(Supplied records Opens)
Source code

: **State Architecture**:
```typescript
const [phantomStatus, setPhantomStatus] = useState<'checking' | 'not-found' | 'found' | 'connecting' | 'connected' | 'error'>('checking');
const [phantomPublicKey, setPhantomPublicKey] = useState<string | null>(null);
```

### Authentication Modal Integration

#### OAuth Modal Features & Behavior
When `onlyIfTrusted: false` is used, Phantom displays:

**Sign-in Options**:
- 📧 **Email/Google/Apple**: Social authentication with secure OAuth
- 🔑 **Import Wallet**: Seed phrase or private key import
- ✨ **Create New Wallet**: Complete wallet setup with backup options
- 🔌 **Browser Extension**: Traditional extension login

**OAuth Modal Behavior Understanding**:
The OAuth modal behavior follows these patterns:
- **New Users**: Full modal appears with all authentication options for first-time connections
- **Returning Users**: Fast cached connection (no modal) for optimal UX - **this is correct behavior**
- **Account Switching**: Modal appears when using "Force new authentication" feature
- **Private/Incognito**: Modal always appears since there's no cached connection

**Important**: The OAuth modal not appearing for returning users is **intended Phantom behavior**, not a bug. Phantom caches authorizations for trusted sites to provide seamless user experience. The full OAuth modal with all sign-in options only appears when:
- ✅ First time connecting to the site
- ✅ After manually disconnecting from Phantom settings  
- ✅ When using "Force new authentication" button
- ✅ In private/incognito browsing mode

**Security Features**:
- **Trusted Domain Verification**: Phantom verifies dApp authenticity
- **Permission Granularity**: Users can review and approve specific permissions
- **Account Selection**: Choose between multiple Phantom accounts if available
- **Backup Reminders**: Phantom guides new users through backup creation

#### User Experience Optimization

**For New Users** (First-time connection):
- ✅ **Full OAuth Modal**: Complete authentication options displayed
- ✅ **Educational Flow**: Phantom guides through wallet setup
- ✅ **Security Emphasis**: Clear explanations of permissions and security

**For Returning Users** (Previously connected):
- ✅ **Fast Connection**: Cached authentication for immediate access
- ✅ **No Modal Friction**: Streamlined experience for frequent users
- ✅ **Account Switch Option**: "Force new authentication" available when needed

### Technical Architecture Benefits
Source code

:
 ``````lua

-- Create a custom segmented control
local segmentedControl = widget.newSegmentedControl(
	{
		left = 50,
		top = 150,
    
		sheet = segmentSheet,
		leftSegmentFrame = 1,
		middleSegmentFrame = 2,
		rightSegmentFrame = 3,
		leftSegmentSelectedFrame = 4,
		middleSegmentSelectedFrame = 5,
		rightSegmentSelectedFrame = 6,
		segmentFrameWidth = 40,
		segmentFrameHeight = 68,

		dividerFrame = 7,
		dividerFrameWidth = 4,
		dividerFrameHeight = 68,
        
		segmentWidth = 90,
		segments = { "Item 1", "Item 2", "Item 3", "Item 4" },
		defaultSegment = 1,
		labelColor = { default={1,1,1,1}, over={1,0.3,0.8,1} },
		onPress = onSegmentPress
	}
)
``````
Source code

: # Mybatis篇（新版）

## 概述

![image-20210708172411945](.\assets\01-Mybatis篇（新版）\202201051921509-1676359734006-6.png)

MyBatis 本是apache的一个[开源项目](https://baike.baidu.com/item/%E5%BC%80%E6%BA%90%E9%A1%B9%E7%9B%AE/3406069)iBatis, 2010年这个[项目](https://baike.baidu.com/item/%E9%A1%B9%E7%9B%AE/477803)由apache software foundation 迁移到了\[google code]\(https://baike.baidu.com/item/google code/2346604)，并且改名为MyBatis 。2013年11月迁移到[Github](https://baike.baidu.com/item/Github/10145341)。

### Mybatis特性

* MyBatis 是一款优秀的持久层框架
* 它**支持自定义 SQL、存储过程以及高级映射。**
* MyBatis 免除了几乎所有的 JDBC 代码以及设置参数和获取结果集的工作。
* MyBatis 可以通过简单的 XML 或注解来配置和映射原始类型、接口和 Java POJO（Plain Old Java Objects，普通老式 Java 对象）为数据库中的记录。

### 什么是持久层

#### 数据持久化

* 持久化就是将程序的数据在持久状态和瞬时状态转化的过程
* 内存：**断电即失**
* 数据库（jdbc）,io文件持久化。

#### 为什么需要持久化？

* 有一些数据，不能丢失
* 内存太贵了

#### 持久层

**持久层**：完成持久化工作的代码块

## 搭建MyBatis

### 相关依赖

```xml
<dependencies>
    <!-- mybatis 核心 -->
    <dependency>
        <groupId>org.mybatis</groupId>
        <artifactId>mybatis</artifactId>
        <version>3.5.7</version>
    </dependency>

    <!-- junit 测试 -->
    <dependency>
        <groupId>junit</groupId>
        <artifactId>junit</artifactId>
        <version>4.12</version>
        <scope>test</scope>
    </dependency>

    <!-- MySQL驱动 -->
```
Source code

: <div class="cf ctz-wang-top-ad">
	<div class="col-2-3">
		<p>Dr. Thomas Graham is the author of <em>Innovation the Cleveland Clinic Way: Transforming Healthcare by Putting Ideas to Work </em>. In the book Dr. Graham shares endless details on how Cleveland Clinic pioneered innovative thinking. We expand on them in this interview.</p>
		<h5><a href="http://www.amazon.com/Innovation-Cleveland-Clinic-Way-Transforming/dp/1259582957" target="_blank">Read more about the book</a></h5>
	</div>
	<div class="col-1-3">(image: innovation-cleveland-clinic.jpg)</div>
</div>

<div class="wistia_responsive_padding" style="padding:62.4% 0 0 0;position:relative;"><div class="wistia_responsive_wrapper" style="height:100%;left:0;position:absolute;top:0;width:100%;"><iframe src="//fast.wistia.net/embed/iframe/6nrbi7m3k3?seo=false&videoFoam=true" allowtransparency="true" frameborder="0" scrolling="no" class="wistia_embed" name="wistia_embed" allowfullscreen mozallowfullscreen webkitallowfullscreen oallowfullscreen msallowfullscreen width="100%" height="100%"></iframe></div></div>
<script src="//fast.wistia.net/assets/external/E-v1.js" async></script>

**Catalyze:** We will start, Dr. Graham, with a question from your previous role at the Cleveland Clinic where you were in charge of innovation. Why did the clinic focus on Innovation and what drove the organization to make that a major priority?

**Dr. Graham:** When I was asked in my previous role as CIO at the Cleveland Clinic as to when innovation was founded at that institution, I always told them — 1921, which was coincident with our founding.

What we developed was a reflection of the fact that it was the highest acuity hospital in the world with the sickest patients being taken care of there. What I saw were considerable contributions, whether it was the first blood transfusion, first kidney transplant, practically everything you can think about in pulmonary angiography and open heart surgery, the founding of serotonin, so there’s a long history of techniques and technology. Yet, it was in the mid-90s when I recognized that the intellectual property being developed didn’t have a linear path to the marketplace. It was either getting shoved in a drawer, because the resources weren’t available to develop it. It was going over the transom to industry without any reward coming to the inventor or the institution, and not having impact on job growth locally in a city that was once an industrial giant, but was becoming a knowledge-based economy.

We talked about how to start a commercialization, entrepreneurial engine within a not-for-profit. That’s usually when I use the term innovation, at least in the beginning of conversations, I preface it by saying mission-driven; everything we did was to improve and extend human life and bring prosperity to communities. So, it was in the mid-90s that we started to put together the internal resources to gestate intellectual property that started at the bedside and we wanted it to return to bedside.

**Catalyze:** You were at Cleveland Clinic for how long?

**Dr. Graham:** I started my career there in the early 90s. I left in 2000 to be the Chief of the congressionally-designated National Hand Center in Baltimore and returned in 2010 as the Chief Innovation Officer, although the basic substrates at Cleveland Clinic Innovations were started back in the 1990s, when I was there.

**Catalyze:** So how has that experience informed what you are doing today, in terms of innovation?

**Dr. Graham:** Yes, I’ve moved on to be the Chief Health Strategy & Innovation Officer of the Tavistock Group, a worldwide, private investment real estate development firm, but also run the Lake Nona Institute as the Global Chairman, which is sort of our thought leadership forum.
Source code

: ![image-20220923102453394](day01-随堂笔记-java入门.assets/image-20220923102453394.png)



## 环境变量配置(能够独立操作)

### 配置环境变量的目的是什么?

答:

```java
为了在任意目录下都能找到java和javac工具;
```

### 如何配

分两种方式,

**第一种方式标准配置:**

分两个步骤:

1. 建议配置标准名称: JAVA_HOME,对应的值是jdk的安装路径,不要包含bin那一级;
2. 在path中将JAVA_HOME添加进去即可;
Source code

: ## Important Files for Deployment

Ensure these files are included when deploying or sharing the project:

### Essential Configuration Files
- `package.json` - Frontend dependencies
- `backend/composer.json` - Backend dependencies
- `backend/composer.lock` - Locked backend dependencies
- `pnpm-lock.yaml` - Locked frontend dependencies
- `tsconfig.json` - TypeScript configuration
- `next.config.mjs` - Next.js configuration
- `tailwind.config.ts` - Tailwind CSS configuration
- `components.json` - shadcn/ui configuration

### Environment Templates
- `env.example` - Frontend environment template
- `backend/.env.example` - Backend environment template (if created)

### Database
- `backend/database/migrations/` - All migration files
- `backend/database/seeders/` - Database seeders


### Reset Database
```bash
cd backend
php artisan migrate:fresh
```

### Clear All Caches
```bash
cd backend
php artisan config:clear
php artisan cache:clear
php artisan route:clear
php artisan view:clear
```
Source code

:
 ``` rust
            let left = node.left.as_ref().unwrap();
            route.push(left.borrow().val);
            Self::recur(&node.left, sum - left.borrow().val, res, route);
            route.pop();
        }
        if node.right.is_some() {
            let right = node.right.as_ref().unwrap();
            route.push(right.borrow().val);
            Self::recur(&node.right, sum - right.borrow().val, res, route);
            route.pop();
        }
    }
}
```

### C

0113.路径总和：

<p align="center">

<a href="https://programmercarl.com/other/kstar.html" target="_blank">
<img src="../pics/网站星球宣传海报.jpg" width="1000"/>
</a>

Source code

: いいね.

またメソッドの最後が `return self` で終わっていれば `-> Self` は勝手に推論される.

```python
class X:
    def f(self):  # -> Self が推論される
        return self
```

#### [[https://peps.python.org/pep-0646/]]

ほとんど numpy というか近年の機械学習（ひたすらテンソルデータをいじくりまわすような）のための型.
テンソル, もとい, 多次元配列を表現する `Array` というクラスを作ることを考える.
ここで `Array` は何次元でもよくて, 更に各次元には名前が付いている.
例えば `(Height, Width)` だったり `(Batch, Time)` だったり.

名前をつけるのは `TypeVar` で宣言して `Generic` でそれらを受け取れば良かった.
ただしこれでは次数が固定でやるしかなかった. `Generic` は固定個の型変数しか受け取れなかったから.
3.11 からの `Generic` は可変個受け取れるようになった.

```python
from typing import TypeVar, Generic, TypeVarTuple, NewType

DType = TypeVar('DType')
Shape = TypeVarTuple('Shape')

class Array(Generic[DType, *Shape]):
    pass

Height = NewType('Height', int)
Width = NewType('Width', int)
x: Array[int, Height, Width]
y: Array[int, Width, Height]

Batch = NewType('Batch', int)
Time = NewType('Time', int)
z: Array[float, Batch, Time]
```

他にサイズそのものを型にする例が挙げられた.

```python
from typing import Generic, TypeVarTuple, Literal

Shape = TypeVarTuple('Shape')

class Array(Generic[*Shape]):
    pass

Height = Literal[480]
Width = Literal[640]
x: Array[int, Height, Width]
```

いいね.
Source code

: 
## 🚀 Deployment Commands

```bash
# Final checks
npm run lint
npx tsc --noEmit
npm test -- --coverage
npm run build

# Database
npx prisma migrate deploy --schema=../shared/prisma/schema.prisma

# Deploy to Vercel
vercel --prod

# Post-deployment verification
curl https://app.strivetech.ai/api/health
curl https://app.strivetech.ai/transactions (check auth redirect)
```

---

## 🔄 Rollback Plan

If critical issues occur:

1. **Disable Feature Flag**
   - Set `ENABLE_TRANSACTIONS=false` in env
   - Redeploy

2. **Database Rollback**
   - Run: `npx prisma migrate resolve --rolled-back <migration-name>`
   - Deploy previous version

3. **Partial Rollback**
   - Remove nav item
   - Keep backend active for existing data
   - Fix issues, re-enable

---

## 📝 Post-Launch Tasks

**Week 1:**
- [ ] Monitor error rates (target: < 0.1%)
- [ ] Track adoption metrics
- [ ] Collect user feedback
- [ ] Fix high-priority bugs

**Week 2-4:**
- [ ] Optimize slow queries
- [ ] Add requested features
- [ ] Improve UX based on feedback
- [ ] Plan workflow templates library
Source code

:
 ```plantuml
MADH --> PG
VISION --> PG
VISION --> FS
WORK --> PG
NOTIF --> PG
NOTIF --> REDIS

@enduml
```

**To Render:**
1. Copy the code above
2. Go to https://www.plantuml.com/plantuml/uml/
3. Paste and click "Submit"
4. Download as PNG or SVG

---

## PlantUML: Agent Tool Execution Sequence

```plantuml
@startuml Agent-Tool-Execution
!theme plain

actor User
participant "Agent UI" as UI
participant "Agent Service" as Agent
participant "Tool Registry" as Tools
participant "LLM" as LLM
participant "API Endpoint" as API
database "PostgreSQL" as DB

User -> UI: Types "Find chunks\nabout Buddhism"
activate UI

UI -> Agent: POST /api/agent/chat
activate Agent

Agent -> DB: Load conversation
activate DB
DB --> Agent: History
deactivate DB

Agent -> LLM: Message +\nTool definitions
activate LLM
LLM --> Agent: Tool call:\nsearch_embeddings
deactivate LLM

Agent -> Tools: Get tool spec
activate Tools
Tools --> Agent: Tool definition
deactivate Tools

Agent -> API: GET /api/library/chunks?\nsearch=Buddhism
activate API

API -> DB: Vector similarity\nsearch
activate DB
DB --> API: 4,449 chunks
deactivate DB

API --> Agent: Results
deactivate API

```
(Supplied records Closes)
Take the lines from the first line of the listing to the line containing "- **Private/Incognito**: Modal". Please print them exactly, ends included, with nothing else.

Written answer:
Source code

: **State Architecture**:
```typescript
const [phantomStatus, setPhantomStatus] = useState<'checking' | 'not-found' | 'found' | 'connecting' | 'connected' | 'error'>('checking');
const [phantomPublicKey, setPhantomPublicKey] = useState<string | null>(null);
```

### Authentication Modal Integration

#### OAuth Modal Features & Behavior
When `onlyIfTrusted: false` is used, Phantom displays:

**Sign-in Options**:
- 📧 **Email/Google/Apple**: Social authentication with secure OAuth
- 🔑 **Import Wallet**: Seed phrase or private key import
- ✨ **Create New Wallet**: Complete wallet setup with backup options
- 🔌 **Browser Extension**: Traditional extension login

**OAuth Modal Behavior Understanding**:
The OAuth modal behavior follows these patterns:
- **New Users**: Full modal appears with all authentication options for first-time connections
- **Returning Users**: Fast cached connection (no modal) for optimal UX - **this is correct behavior**
- **Account Switching**: Modal appears when using "Force new authentication" feature
- **Private/Incognito**: Modal always appears since there's no cached connection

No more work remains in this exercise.